Oh dear, I know, your words struck me greatly !!! It is so true what you said here. I long for that forbbiden, lost paradise where the monster turns to a prince and i'm part of it..and on top of it he sheds tears, ters of saddnes for not having realised beforehand that it's easy to be good after all....

It's soo utophian and yet i didn't get enough of it. Luckily i keep myself away, i preserve my distance trying not to get myself entangled in his knots..I guess i'm deceiving myself once again. He'll never change, he'll never attone or admit what i want to see..

I don't think i love the ''bad'' in him but yet, i always think he's not ''that bad'', that there's a misunderstanding somehow that we can go through, that i can transform him no matter how hard it gets for me..In the process i only transform myself, actually..
And i want truly to be able to let this go, not to permit to be deceived again..but it's damn hard !

Changing the subject yet, i learned english when i was 10, i started by being given private lessons, then i learned it in highschool and at the university. I'm fond of foreign languages but am not yet, that proficient as i need to...I guess i learned some of them gradually and it happened only with English and French. As far as my third language, Russian i couldn't study it properly in college and i don't use it..

Last edited by psychic_girl (December 29, 2013 12:14 am)


''I like crying.
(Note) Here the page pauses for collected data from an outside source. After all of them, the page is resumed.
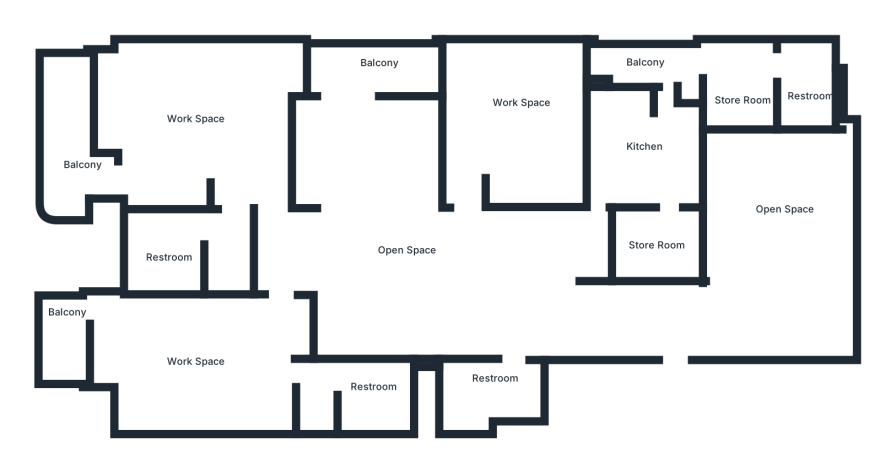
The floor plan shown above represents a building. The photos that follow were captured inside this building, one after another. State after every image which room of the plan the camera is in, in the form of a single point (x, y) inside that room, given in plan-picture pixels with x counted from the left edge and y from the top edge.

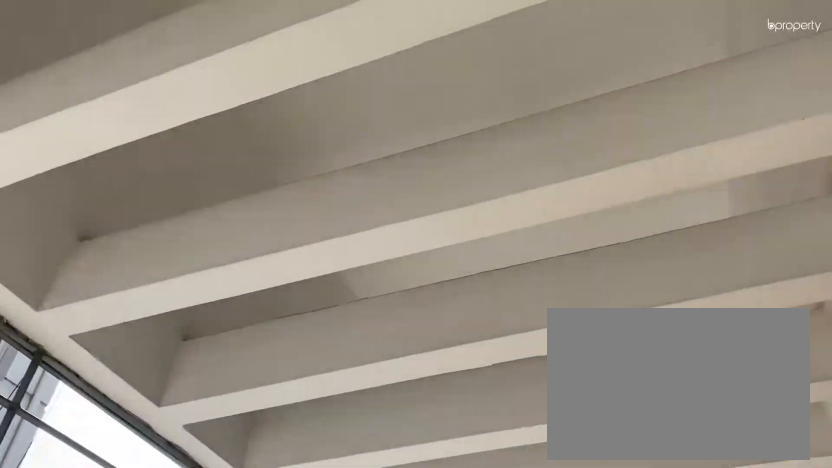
(66, 166)
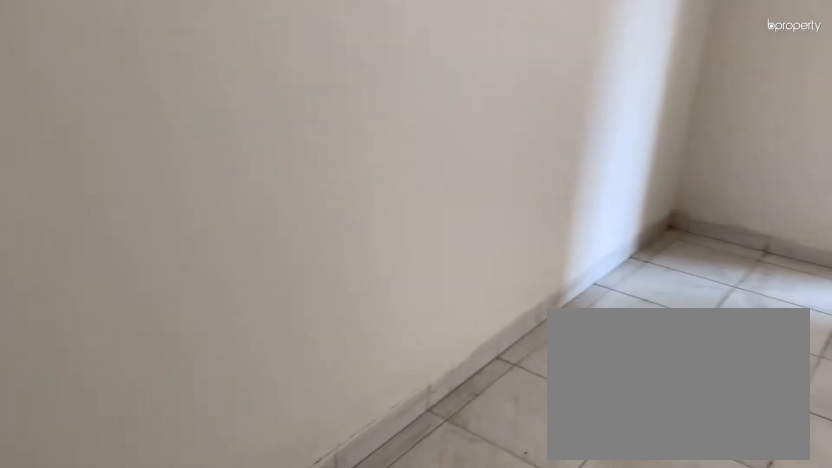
(208, 369)
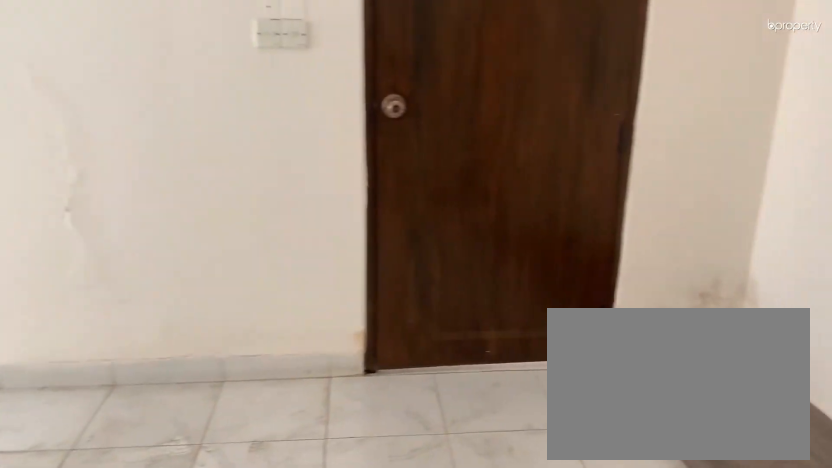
(208, 369)
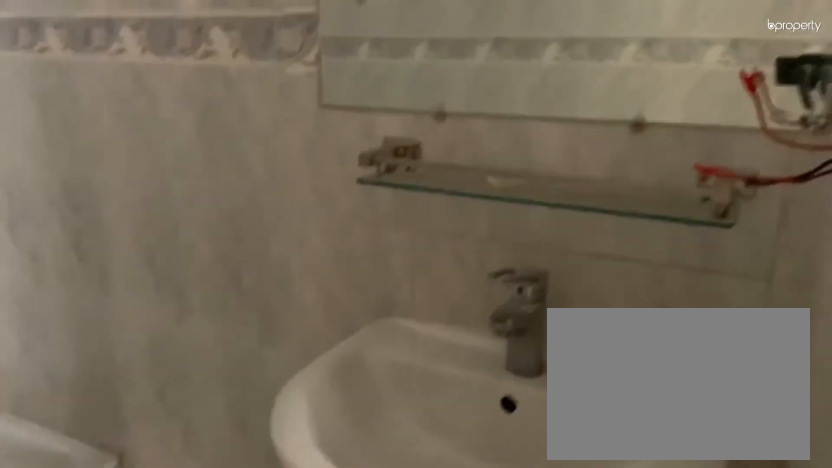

And now I not only wanna cry and show my crying to other people, I wanna just split myself down the middle and open my guts and just throw everything out!''
Woody Harrelson
     Thread Starter
 

December 29, 2013 12:32 am  #16


Re: An old insidious heartbreak

Not love the bad in him but that we can love the bad out of them.that our love will push the bad away and being out the Prince charming we t think he can be.it is a female fantasy that our love can change someone.. it only works in the movies and men learn to manipulate women like this. I know it must be hard because he knows just the right things to say doesn't he.


Tears are the last gift of true love.
 

December 29, 2013 7:25 pm  #17


Re: An old insidious heartbreak

More or less, he's at times too coarse to be a true seducer. He seems very insecure emotionally and plays the tough guy. And i told him so many times i like sensitive types, those who show their softer side and he rejects this type as if it offends his more masculine image he so much enjoys projecting ( he mostly struggles to project a very tough image, macho-like).

He did show me pictures of him crying though...He said he was not involved emotionally because he played some role such as an actor, as to elicit tears. He said he can do that but  that he doesn't want to disclose more..I left him alone..He'a very weird person. he does show traces of vulnerability but on very rare ocasions.


''I like crying. And now I not only wanna cry and show my crying to other people, I wanna just split myself down the middle and open my guts and just throw everything out!''
Woody Harrelson
     Thread Starter
 

January 13, 2014 2:00 pm  #18


Re: An old insidious heartbreak

I did manage to cry more last week, after i took a bath..I was listening to music in my room and tried to focus on my chest pain. I felt some sort of shudder there and then tears started to well in my eyes..It was the first time i cried without feeling any muscle trembling in my face..It was very weird..No BLT, no nothing..just tears falling silently from my eyes..


''I like crying. And now I not only wanna cry and show my crying to other people, I wanna just split myself down the middle and open my guts and just throw everything out!''
Woody Harrelson
     Thread Starter
 

January 13, 2014 3:38 pm  #19


Re: An old insidious heartbreak

That must have felt very nice. Keep doing whatever it is that bright that out. Crying is a skill that for some puerile required practice. Those more you do this the Mir satisfying you'll be ache to get there.


Tears are the last gift of true love.